DIRECTIONS FOR THIS TASK - For the entries below, the result should be an exact transcription of the lines from the one with "fundamental." up to and including the one with "investasi berisiko tinggi.", and only those.

ENTRIES SUPPLIED -

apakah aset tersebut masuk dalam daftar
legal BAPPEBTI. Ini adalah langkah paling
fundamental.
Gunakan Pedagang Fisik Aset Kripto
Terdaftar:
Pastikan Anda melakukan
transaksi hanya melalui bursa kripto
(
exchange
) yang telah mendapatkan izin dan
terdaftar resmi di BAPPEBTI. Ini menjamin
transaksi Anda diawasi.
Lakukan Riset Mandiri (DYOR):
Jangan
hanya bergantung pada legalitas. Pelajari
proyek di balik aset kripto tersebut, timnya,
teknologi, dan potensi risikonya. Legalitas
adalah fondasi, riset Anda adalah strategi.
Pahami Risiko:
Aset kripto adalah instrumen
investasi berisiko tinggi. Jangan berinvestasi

==

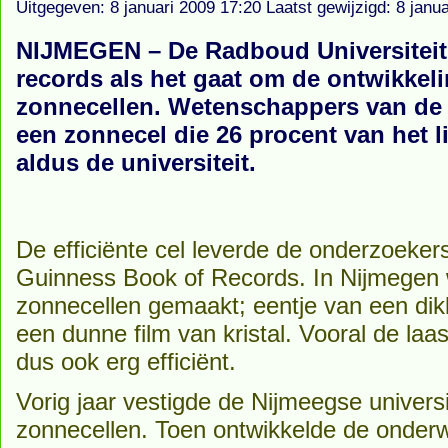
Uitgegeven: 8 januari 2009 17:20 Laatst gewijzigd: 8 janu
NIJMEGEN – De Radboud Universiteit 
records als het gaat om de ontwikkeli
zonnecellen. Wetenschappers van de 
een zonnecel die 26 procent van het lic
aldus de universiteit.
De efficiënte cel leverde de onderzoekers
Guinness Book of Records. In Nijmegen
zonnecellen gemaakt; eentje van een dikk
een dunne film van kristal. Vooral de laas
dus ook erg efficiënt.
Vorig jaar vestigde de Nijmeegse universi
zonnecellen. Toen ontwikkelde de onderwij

RESPONSE BOX -
fundamental.
Gunakan Pedagang Fisik Aset Kripto
Terdaftar:
Pastikan Anda melakukan
transaksi hanya melalui bursa kripto
(
exchange
) yang telah mendapatkan izin dan
terdaftar resmi di BAPPEBTI. Ini menjamin
transaksi Anda diawasi.
Lakukan Riset Mandiri (DYOR):
Jangan
hanya bergantung pada legalitas. Pelajari
proyek di balik aset kripto tersebut, timnya,
teknologi, dan potensi risikonya. Legalitas
adalah fondasi, riset Anda adalah strategi.
Pahami Risiko:
Aset kripto adalah instrumen
investasi berisiko tinggi. Jangan berinvestasi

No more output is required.